The companies are usually entirely focused on product — shipping product, experimenting on product, finding product-market fit, product growth. Sometimes, the founders have never managed people, so the people becoming “managers” under them are modeling that behavior, and you end up with a rapidly growing management challenge. Coaching people to become great people managers when they don’t have many examples to look up to is challenging.
Speed of Growth
Companies are growing extremely quickly, which means either management is hired in, or existing employees need to develop leadership skills quickly to grow their own role alongside the company’s growth. A new engineering manager might start with two direct report, and in six months, have 10 direct reports. In a year, they may be managing multiple teams. At a company moving that quickly, it can feel like there’s no time to “invest in management.” Coaching engineering leaders in that type of environment is unique, because you get engineering managers who are responsible for the engineering output of large teams, and are also responsible for tens or even hundreds of people, but have very little non-technical training.
Innovation and Self-Learning
Engineers are learning new technologies, frameworks, and keyboard shortcuts all the time. They learn from stack overflow, private slack teams, documentation — so they may feel like they’ll just figure it out.
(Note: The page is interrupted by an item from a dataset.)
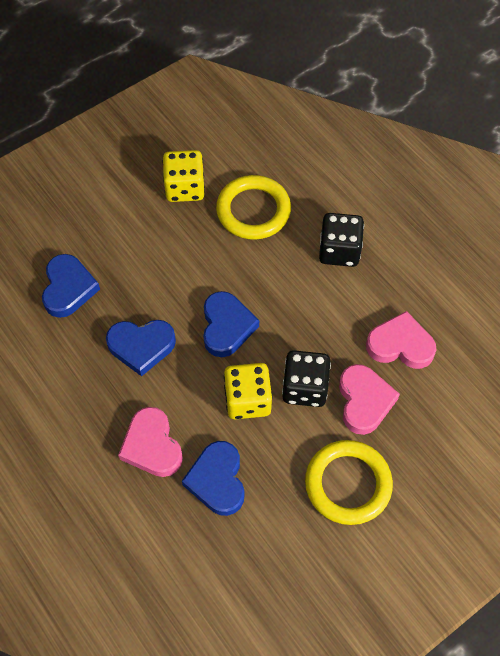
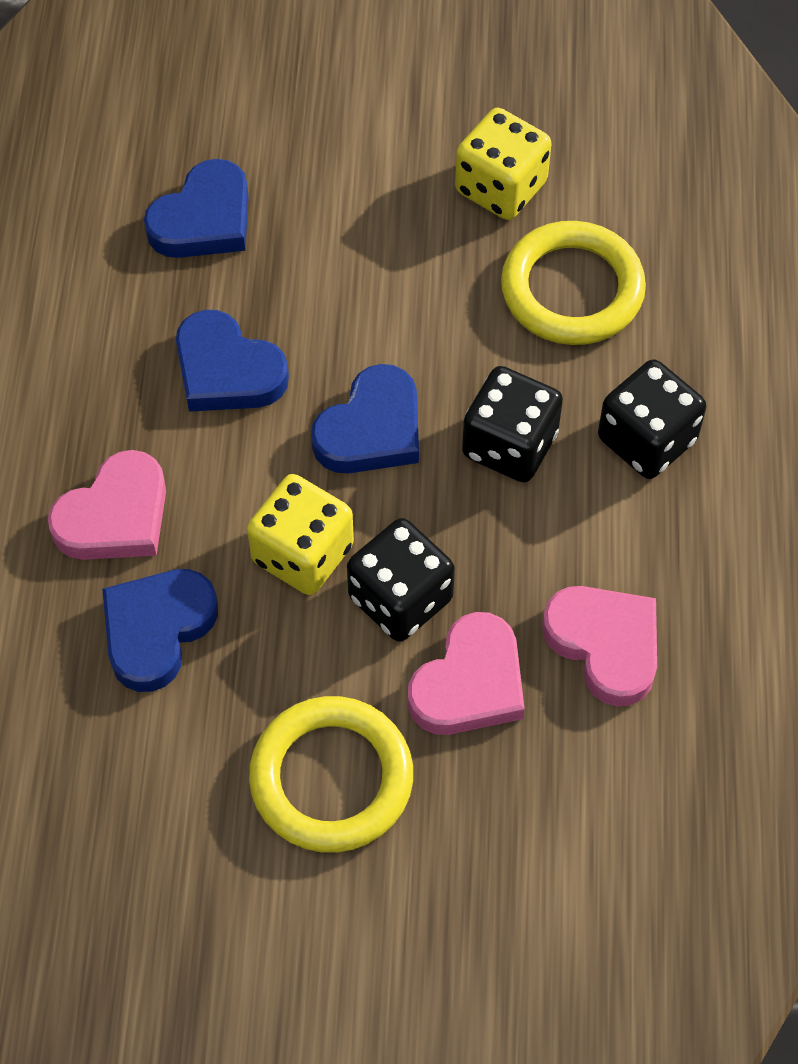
camera: 40 degrees right, 0 degrees up
(152, 446) = (115, 516): pink heart -> pink heart turned 150 degrees counterclockwise
(288, 292) = (509, 445): none -> black dice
Plenty of engineering managers start to manage direct reports with minimal or no manager training, or a very basic one that covers some legal requirements — and don’t think to ask for or seek out external coaching or training when moving into a management role.
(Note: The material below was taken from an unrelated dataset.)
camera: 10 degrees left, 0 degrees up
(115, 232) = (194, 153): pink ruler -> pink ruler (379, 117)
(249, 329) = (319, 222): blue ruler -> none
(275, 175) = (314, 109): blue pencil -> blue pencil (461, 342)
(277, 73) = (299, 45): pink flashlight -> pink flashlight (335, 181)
Fluctuations in Performance
Imagine that there is an accurate metric for engineer productivity, and that a fairly bright engineer with a slightly-dysfunctional-but-not-too-bad work environment, mediocre manager, and ok-efficiency team does 10 units of work per week. It’s not a stretch to say that the same engineer — if highly motivated and well-aligned, and working on a cohesive team that gels — could consistently produce 60 units of work per week. If they feel disempowered or misaligned, or your team is not working well together, that could easily trickle to 1 unit of work, if any. Imagine the amplifying effects of good management on a team of 8 engineers.
These elements all combine to make coaching for engineering leaders one of the highest leverage ways to build a high-output engineering team, and positively affect a company’s bottom line.